There was a muffled sound on the other line, and she heard a door being closed.

“Maurice?”

“You, mon amour, are so sexy that I wouldn’t care if you had four eyes. But a penis? Disgusting.”

“I’ll miss you. I mean it.”

“I’m just an old man to you,” he whispered. “It’s all I ever was.”

“No, that’s not it.”

Au revoir, Juliana.”

The dial tone rang in her ears.

An hour later Juliana was still awake and staring at the shadows on the ceiling. The TV was off and the blankets were kicked onto the carpet. The heavy air in the room smelled of dust and dry wood from the ceiling beams. Juliana imagined Paul sitting at his new desk, doing important things for English-speaking people. The legal firm was on the fourteenth floor in downtown Seattle. She imagined him gliding around the spacious department—his reflection beaming in the shiny surfaces, while in her room she was held captive by dark wooden beams and woven straw mats, an uneven ceiling, and precariously wired light fixtures.

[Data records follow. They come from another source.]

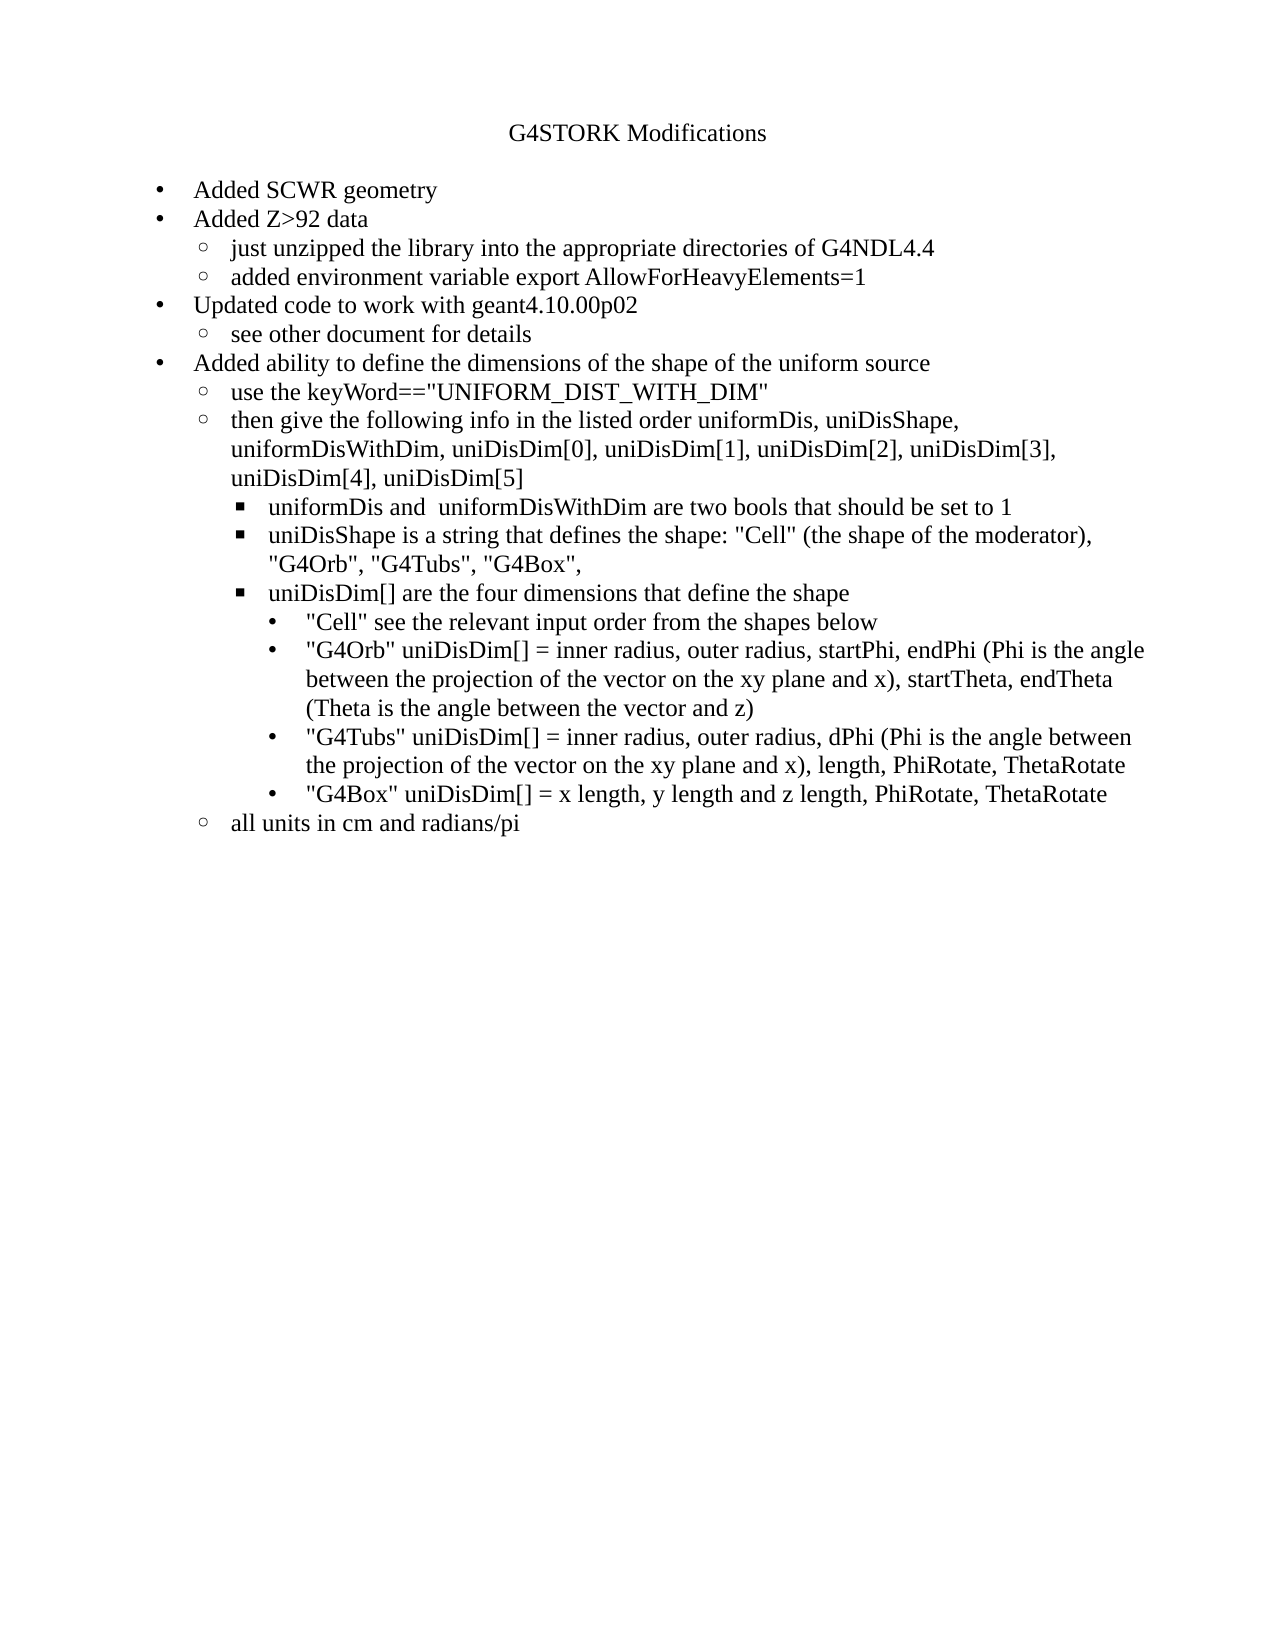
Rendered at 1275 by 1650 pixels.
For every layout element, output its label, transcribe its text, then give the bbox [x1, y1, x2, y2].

list "G4Box" uniDisDim[] = x length, y length and z length, PhiRotate, ThetaRotate [268, 779, 1157, 808]
text G4STORK Modifications [118, 118, 1157, 147]
list Added ability to define the dimensions of the shape of the uniform source [156, 348, 1157, 377]
list then give the following info in the listed order uniformDis, uniDisShape, uniformDisWithDim, uniDisDim[0], uniDisDim[1], uniDisDim[2], uniDisDim[3], uniDisDim[4], uniDisDim[5] [193, 406, 1157, 492]
list all units in cm and radians/pi [193, 808, 1157, 837]
list uniDisShape is a string that defines the shape: "Cell" (the shape of the moderator), "G4Orb", "G4Tubs", "G4Box", [231, 521, 1157, 578]
list Added Z>92 data [156, 204, 1157, 233]
list "G4Tubs" uniDisDim[] = inner radius, outer radius, dPhi (Phi is the angle between the projection of the vector on the xy plane and x), length, PhiRotate, ThetaRotate [268, 722, 1157, 779]
list added environment variable export AllowForHeavyElements=1 [193, 262, 1157, 291]
list "G4Orb" uniDisDim[] = inner radius, outer radius, startPhi, endPhi (Phi is the angle between the projection of the vector on the xy plane and x), startTheta, endTheta (Theta is the angle between the vector and z) [268, 636, 1157, 722]
list uniDisDim[] are the four dimensions that define the shape [231, 578, 1157, 607]
list uniformDis and uniformDisWithDim are two bools that should be set to 1 [231, 492, 1157, 521]
list just unzipped the library into the appropriate directories of G4NDL4.4 [193, 233, 1157, 262]
list use the keyWord=="UNIFORM_DIST_WITH_DIM" [193, 377, 1157, 406]
list Updated code to work with geant4.10.00p02 [156, 291, 1157, 319]
list "Cell" see the relevant input order from the shapes below [268, 607, 1157, 636]
list see other document for details [193, 319, 1157, 348]
list Added SCWR geometry [156, 176, 1157, 204]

Every time the neighbor took a shower, the tap in the kitchen turned from a flow to a trickle. Here they were all connected, these lives which never intersected in the hallway. Three steps away from the bed was the table where she ate, wrote, and played solitaire. On it, the candle Paul bought at the artisanal market now lopsided, half burnt with its long black wick.

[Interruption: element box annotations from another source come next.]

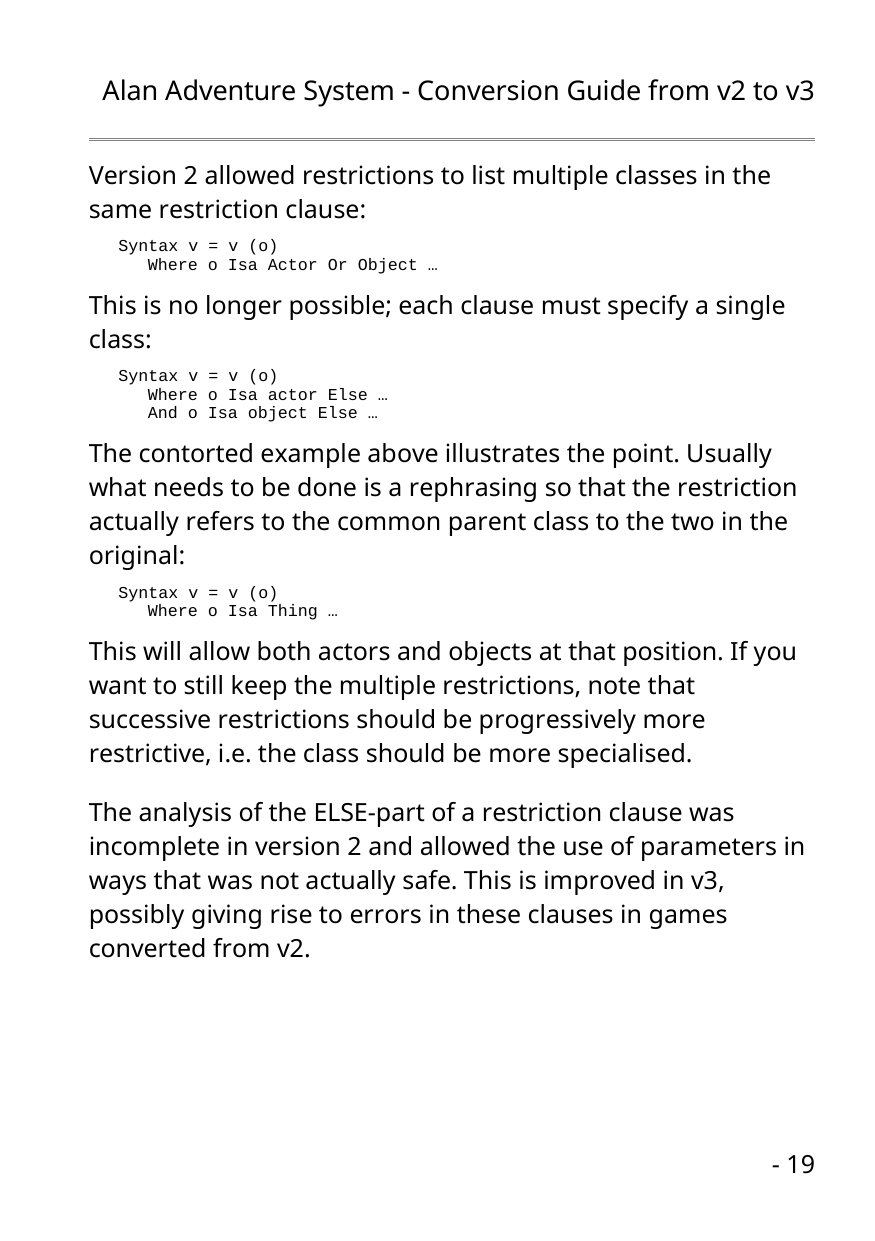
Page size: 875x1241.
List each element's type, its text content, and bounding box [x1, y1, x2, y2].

text The contorted example above illustrates the point. Usually what needs to be done is a rephrasing so that the restriction actually refers to the common parent class to the two in the original: [88, 436, 815, 572]
text This is no longer possible; each clause must specify a single class: [88, 288, 815, 356]
text Syntax v = v (o) Where o Isa actor Else … And o Isa object Else … [118, 368, 815, 424]
text Version 2 allowed restrictions to list multiple classes in the same restriction clause: [88, 158, 815, 226]
text This will allow both actors and objects at that position. If you want to still keep the multiple restrictions, note that successive restrictions should be progressively more restrictive, i.e. the class should be more specialised. [88, 634, 815, 770]
text Syntax v = v (o) Where o Isa Thing … [118, 584, 815, 622]
text Syntax v = v (o) Where o Isa Actor Or Object … [118, 238, 815, 275]
text The analysis of the ELSE-part of a restriction clause was incomplete in version 2 and allowed the use of parameters in ways that was not actually safe. This is improved in v3, possibly giving rise to errors in these clauses in games converted from v2. [88, 795, 815, 965]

It didn’t take much to pull herself from her nest and to light that candle; she stared at the flame until her eyes were full of dancing stars. With blurry vision and a head swimming with wine, she grabbed her French exercise book and held it up to the small flame; all of those conjugations she’d spent months on became hot and bright. The edges of paper curling at a vous and a tu and then—with a crackle, rush, and blaze, the book fell out of her hand and dropped onto her sofa bed in flames. She leapt back and watched as her pillow melted open and set silent fireworks of floating feathers into the room. Everything sparkled golden.

No sounds but the crackling fire could be heard. Then the slow burn of her T-shirts and socks; everything she fed it made it louder and stronger until Juliana’s remembered friend was pulled upright to attention. Now she put her hand around her phantom appendage and it was there. Now she hopped from one foot to the other to avoid the rising heat from the woven mat, her eyes so full of light it was a wonder to behold.